Supplied records:
•••••

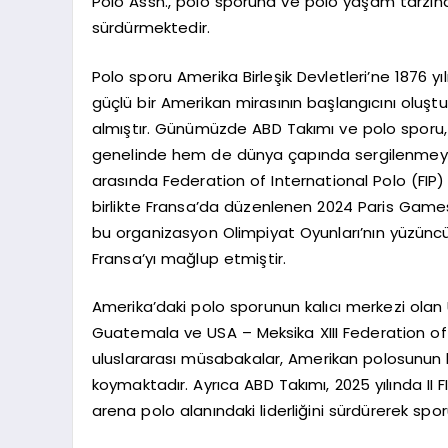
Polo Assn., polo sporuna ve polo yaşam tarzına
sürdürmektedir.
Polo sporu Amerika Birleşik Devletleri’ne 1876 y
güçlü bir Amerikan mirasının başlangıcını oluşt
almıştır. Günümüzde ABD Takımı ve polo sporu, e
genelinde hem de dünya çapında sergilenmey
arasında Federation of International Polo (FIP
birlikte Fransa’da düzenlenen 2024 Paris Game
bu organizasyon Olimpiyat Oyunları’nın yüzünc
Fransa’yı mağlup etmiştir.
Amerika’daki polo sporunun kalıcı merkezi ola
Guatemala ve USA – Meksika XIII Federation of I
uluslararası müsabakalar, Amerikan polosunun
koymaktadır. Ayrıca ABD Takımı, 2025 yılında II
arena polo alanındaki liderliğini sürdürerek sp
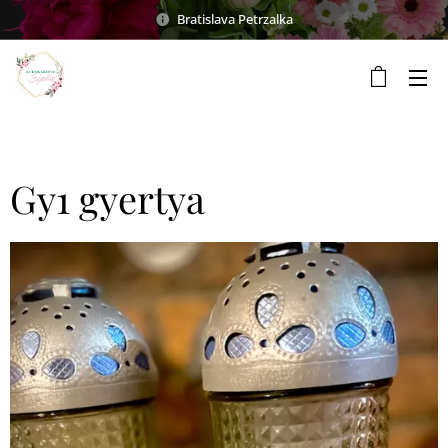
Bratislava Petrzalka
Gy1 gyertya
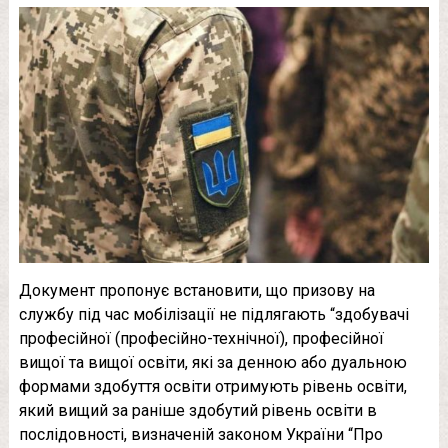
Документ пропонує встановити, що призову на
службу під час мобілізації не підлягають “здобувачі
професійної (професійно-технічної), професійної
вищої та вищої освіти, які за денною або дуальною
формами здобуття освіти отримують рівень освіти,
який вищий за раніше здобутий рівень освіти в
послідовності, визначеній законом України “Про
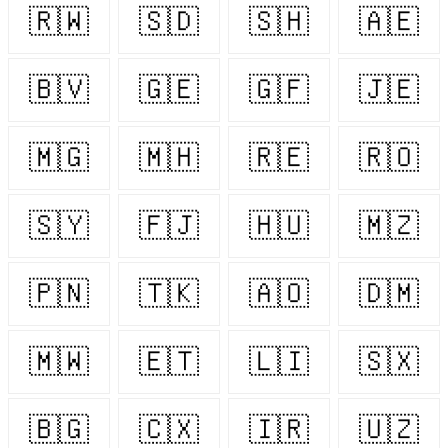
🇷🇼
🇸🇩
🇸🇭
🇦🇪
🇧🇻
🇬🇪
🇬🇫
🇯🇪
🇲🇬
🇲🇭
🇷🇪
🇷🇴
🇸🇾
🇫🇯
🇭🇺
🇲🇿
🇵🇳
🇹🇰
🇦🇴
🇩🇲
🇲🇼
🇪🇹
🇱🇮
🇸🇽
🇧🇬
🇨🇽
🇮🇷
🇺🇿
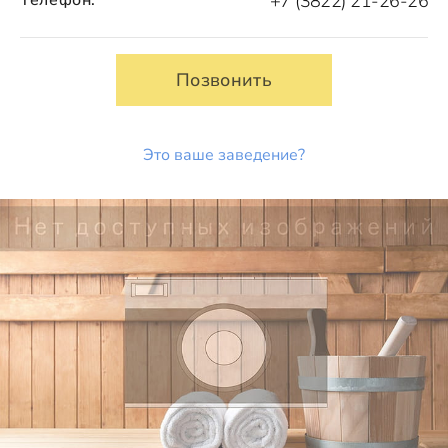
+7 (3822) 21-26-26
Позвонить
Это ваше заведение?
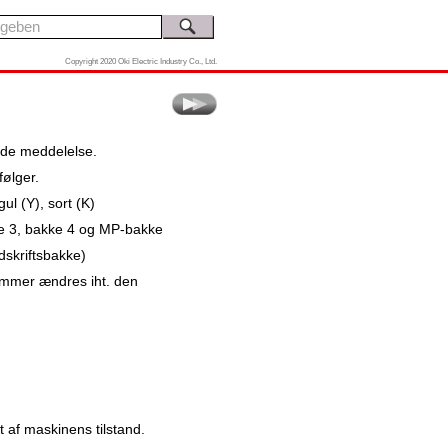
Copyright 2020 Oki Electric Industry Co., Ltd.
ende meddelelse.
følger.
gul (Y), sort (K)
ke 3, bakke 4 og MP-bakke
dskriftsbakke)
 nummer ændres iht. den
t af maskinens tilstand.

•••••

Task goal: All of the listing above must be output exactly, except for its pictures.

Exercise solution:
Polo Assn., polo sporuna ve polo yaşam tarzına
sürdürmektedir.
Polo sporu Amerika Birleşik Devletleri’ne 1876 y
güçlü bir Amerikan mirasının başlangıcını oluşt
almıştır. Günümüzde ABD Takımı ve polo sporu, e
genelinde hem de dünya çapında sergilenmey
arasında Federation of International Polo (FIP
birlikte Fransa’da düzenlenen 2024 Paris Game
bu organizasyon Olimpiyat Oyunları’nın yüzünc
Fransa’yı mağlup etmiştir.
Amerika’daki polo sporunun kalıcı merkezi ola
Guatemala ve USA – Meksika XIII Federation of I
uluslararası müsabakalar, Amerikan polosunun
koymaktadır. Ayrıca ABD Takımı, 2025 yılında II
arena polo alanındaki liderliğini sürdürerek sp
Bratislava Petrzalka
Gy1 gyertya
Документ пропонує встановити, що призову на
службу під час мобілізації не підлягають “здобувачі
професійної (професійно-технічної), професійної
вищої та вищої освіти, які за денною або дуальною
формами здобуття освіти отримують рівень освіти,
який вищий за раніше здобутий рівень освіти в
послідовності, визначеній законом України “Про
🇷🇼
🇸🇩
🇸🇭
🇦🇪
🇧🇻
🇬🇪
🇬🇫
🇯🇪
🇲🇬
🇲🇭
🇷🇪
🇷🇴
🇸🇾
🇫🇯
🇭🇺
🇲🇿
🇵🇳
🇹🇰
🇦🇴
🇩🇲
🇲🇼
🇪🇹
🇱🇮
🇸🇽
🇧🇬
🇨🇽
🇮🇷
🇺🇿
+7 (3822) 21-26-26
Позвонить
Это ваше заведение?
Copyright 2020 Oki Electric Industry Co., Ltd.
ende meddelelse.
følger.
gul (Y), sort (K)
ke 3, bakke 4 og MP-bakke
dskriftsbakke)
 nummer ændres iht. den
t af maskinens tilstand.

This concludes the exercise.